Teil: Winter und neuer Frühling

20. Kapitel

21. Kapitel

Epilog

1. TEIL

Frühling

1. Kapitel

Lächerlich, krank und unnütz - so kommt es mir vor, je länger ich in dieser Tonne hocke.

Das, was mich ausmachte, verrottet langsam. Es stinkt nach Verwesung. Ich stinke. Aus allen Poren des Körpers und der Seele. Und mit jedem weiteren Tag werde ich mir selbst unsympathischer, rätselhafter, fremder -

Es fing mit Livia an. Vor genau siebenundneunzig Tagen. Sie stand plötzlich vor mir und brannte sich mit maßloser Rücksichtslosigkeit in mein Herz ein.

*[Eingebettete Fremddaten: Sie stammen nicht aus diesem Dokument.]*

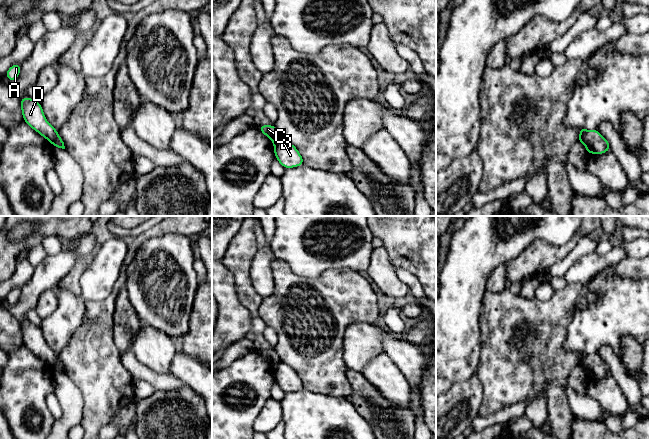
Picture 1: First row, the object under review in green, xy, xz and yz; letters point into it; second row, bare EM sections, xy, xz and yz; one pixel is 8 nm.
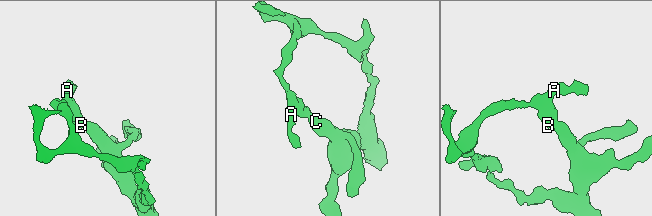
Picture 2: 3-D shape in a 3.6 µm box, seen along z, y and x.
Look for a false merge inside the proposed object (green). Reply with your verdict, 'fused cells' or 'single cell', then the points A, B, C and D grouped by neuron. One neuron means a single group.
fused cells; groups A B D / C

Sie lächelte: auffordernd.

Ich lächelte: geschmeichelt.

Dann lächelten wir: uns an.

Wie banal und geheimnisvoll zugleich ... Dieses anziehende Lächeln nahm mich vom ersten Augenblick an gefangen.

Ich dachte, dass ich dem Unheil entrinnen könnte und hielt es für logischer, meine rasch aufziehenden Gefühlsstürme nicht zu verdrängen. Ich wollte mich meinen inneren Gewittern stellen, sie begreifen, sie mit Selbstbeherrschung bewältigen, mich schnell von der Leidenschaft läutern.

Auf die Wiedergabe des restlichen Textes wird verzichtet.